7) respect diversity. Men are powerful, women are flexible. Savate embraces the difference and gives path for anyone to develop efficiency through their own strength. There is no other "one best way" than the one that proves to fit your quality and make you win through constant practice and learning in respect of YOUR style. There are as many boxes as there are boxers. Conventions sux.
8) it is not always about kicking. Coding has become the central activity of coders. Feints, moving, observations, tricks are important too. Nowadays coders are blinded from observing the business context in which they must code, putting them in a position of blindness where they must program defensively without having specifications that match the real problem.

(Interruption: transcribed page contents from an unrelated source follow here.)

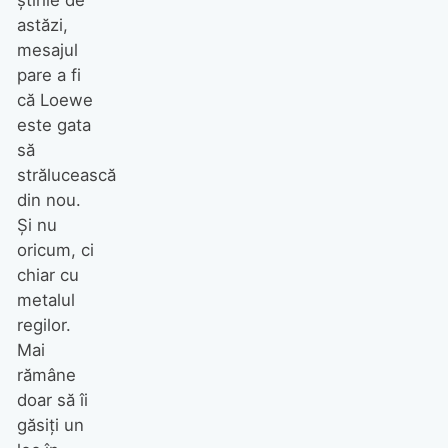
astăzi,
mesajul
pare a fi
că Loewe
este gata
să
strălucească
din nou.
Și nu
oricum, ci
chiar cu
metalul
regilor.
Mai
rămâne
doar să îi
găsiți un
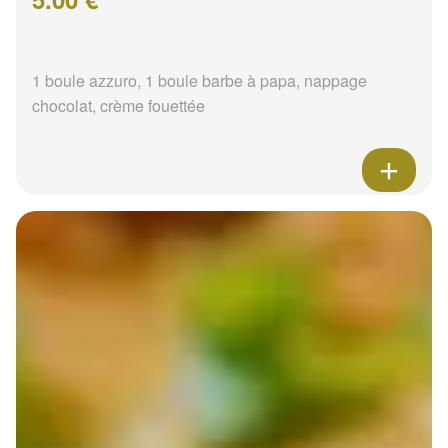
1 boule azzuro, 1 boule barbe à papa, nappage
chocolat, crème fouettée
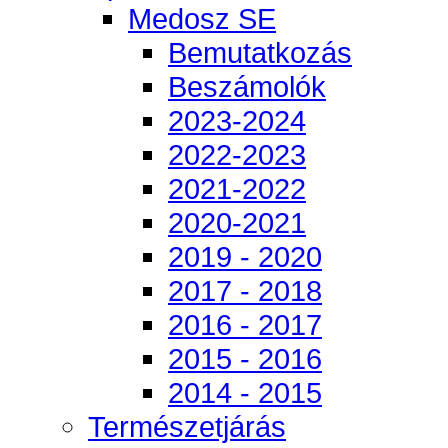
Medosz SE
Bemutatkozás
Beszámolók
2023-2024
2022-2023
2021-2022
2020-2021
2019 - 2020
2017 - 2018
2016 - 2017
2015 - 2016
2014 - 2015
Természetjárás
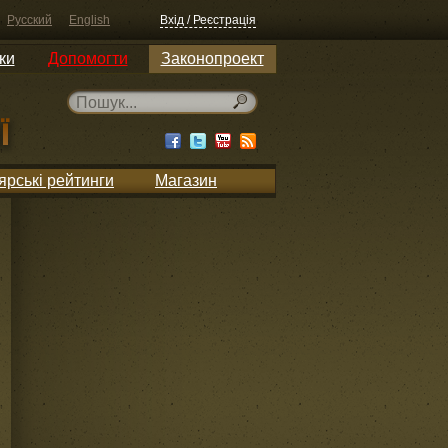
Русский
English
Вхід / Реєстрація
ки
Допомогти
Законопроект
ярські рейтинги
Магазин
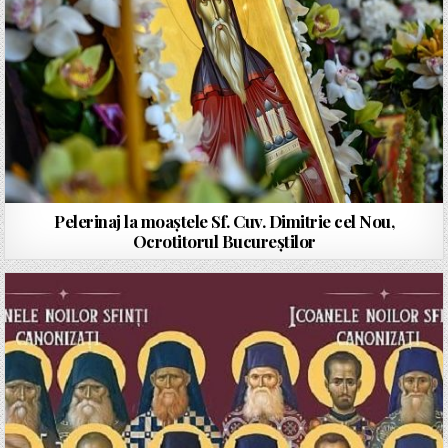
Pelerinaj la moaștele Sf. Cuv. Dimitrie cel Nou,
Ocrotitorul Bucureștilor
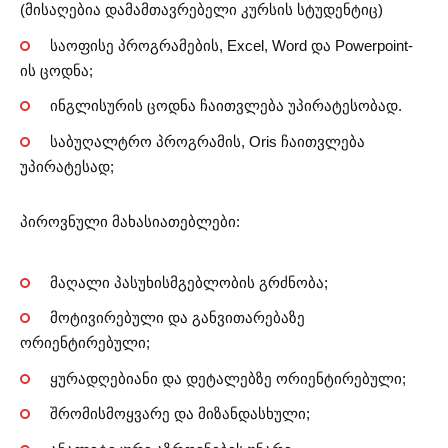
(მისაღებია დამამთავრებელი კურსის სტუდენტიც)
საოფისე პროგრამების, Excel, Word და Powerpoint-
ის ცოდნა;
ინგლისურის ცოდნა ჩაითვლება უპირატესობად.
საბუღალტრო პროგრამის, Oris ჩაითვლება
უპირატესად;
პიროვნული მახასიათებლები:
მაღალი პასუხისმგებლობის გრძნობა;
მოტივირებული და განვითარებაზე
ორიენტირებული;
ყურადღებიანი და დეტალებზე ორიენტირებული;
შრომისმოყვარე და მიზანდასხული;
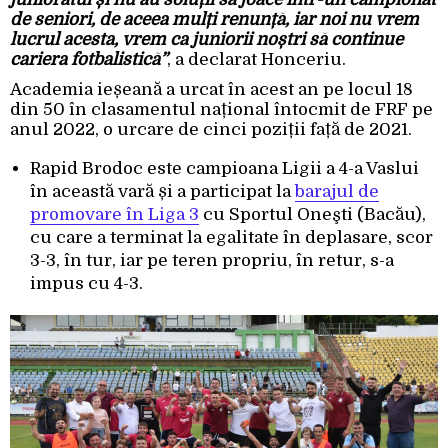
de seniori, de aceea mulți renunță, iar noi nu vrem
lucrul acesta, vrem ca juniorii noștri să continue
cariera fotbalistică”
, a declarat Honceriu.
Academia ieșeană a urcat în acest an pe locul 18
din 50 în clasamentul național întocmit de FRF pe
anul 2022, o urcare de cinci poziții față de 2021.
Rapid Brodoc este campioana Ligii a 4-a Vaslui
în această vară și a participat la
barajul de
promovare în Liga 3
cu Sportul Oneşti (Bacău),
cu care a terminat la egalitate în deplasare, scor
3-3, în tur, iar pe teren propriu, în retur, s-a
impus cu 4-3.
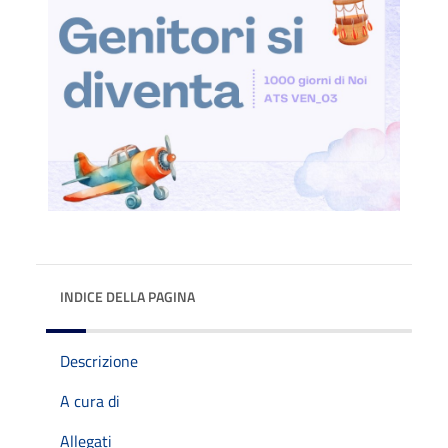
INDICE DELLA PAGINA
Descrizione
A cura di
Allegati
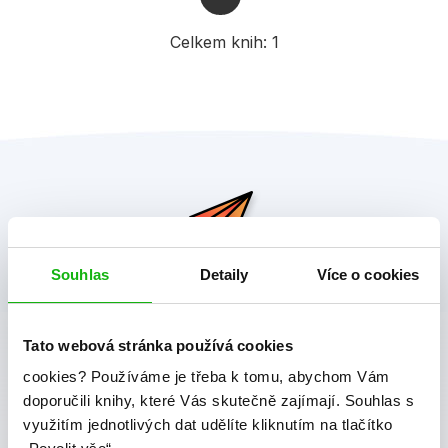
Celkem knih:
1
Souhlas
Detaily
Více o cookies
albatros media newsletter
Tato webová stránka používá cookies
Zajímá Vás, jaké novinky právě vychází a co se děje v
cookies?
Používáme je třeba k tomu, abychom Vám
doporučili knihy, které Vás skutečně zajímají.
Souhlas s
knižním světě? Přihlášením k odběru našich e-
využitím jednotlivých dat udělíte kliknutím na tlačítko
mailových novinek
souhlasíte se zpracováním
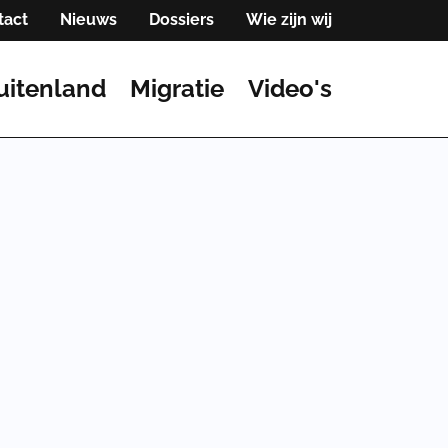
tact
Nieuws
Dossiers
Wie zijn wij
uitenland
Migratie
Video's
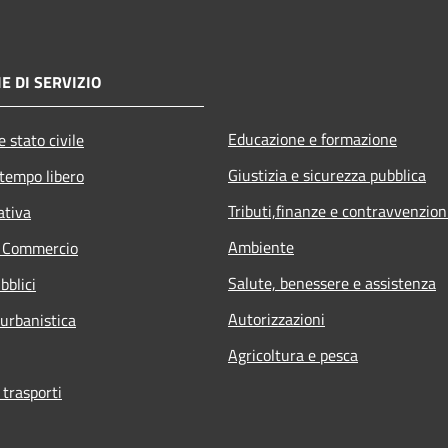
E DI SERVIZIO
Educazione e formazione
 stato civile
Giustizia e sicurezza pubblica
 tempo libero
Tributi,finanze e contravvenzion
ativa
Ambiente
e Commercio
Salute, benessere e assistenza
bblici
Autorizzazioni
 urbanistica
Agricoltura e pesca
 trasporti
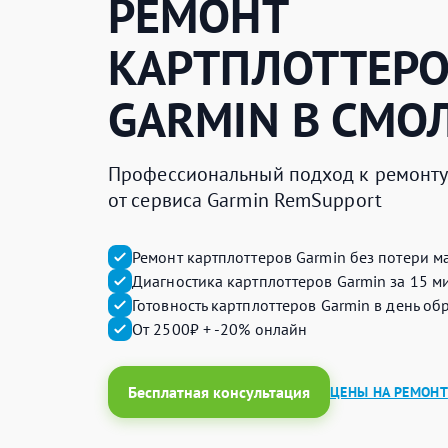
РЕМОНТ
КАРТПЛОТТЕР
GARMIN
В СМО
Профессиональный подход к ремонту 
от сервиса Garmin RemSupport
Ремонт картплоттеров Garmin без потери м
Диагностика картплоттеров Garmin за 15 м
Готовность картплоттеров Garmin в день об
От 2500₽ + -20% онлайн
Бесплатная консультация
ЦЕНЫ НА РЕМОНТ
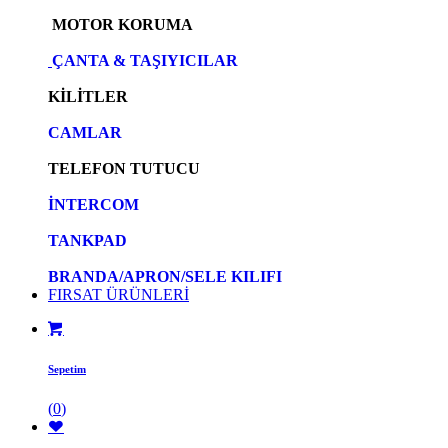
MOTOR KORUMA
ÇANTA & TAŞIYICILAR
KİLİTLER
CAMLAR
TELEFON TUTUCU
İNTERCOM
TANKPAD
BRANDA/APRON/SELE KILIFI
FIRSAT ÜRÜNLERİ
Sepetim
(
0
)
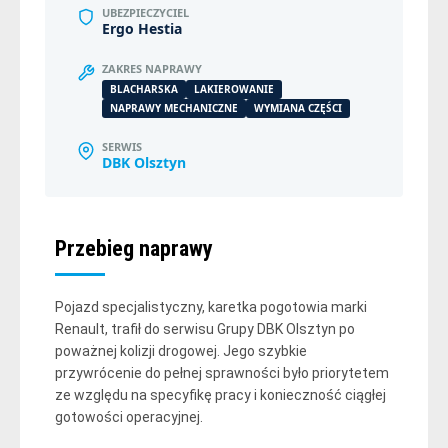
UBEZPIECZYCIEL
Ergo Hestia
ZAKRES NAPRAWY
BLACHARSKA
LAKIEROWANIE
NAPRAWY MECHANICZNE
WYMIANA CZĘŚCI
SERWIS
DBK Olsztyn
Przebieg naprawy
Pojazd specjalistyczny, karetka pogotowia marki
Renault, trafił do serwisu Grupy DBK Olsztyn po
poważnej kolizji drogowej. Jego szybkie
przywrócenie do pełnej sprawności było priorytetem
ze względu na specyfikę pracy i konieczność ciągłej
gotowości operacyjnej.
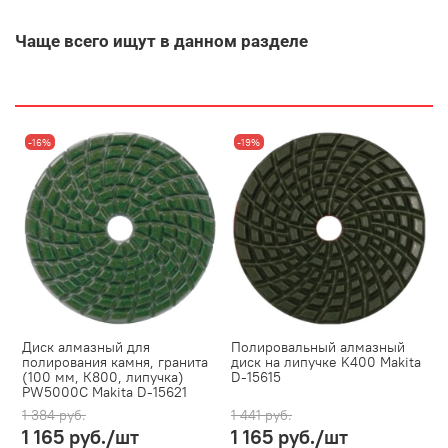
Чаще всего ищут в данном разделе
-16%
-19%
Диск алмазный для
Полировальный алмазный
полирования камня, гранита
диск на липучке K400 Makita
(100 мм, К800, липучка)
D-15615
PW5000C Makita D-15621
1 384 руб.
1 441 руб.
1 165 руб.
/шт
1 165 руб.
/шт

Try to fight deaf and blind. They are just punching in the dark believing they can fight.
9) constant adaptation. Once hired coders are not encourage to continue their practice and keep a good hygiene. They are in constant fights without places for evolving. Also they are not trained to deal with the versatility of situations and encourage to cooperate. Thanks to the HR. They loose their skills fast.
I do agree that mastership should appear one day. I disagree given the unfair competition between small businesses and big businesses imposing wrong views on what coding is that there is a solution in corporate business.
I used to believe in free software until corporate interests pushed wrong stuff like systemd into the system.
The conditions are purposefully maintained because companies and academics don't want masters to spread disruptive knowledge that could make them lose their dominant position.
If coding is martial art, than you have to look at the conflict here to understand.
It is an economical conflicts between the bosses that have the money and the coders that have the creativity. And the purpose of companies is to avoid that coders can master their art. Doxa vs praxein.
And when you see sillicon valley no poaching agreement, you can see the fight is rigged.
However botnets, cyber criminality is proving that the even a script kiddies can be dangerously efficient once they are freed from organizational rigged conditions.
And that is why criminality beats our actual corporations.
It is because I did not liked to be beaten by thugs I learned to fight. But nowadays, I also fear the cops.
The first thing in a combat is to analyse the situation and identify correctly people really ill intentioned towards you and not care about their look or talk.
More code is often not the best answer, but if you sell yourself as a programmer rather than a problem solver then refactoring an inefficient process rather than writing software to support it doesn't make you money.
Be a domain expert, even an old-school systems analyst and use your brain first and programming chops as one of your tools. The masters are already among us but you won't identify them by using the amount of code they produce as a measure.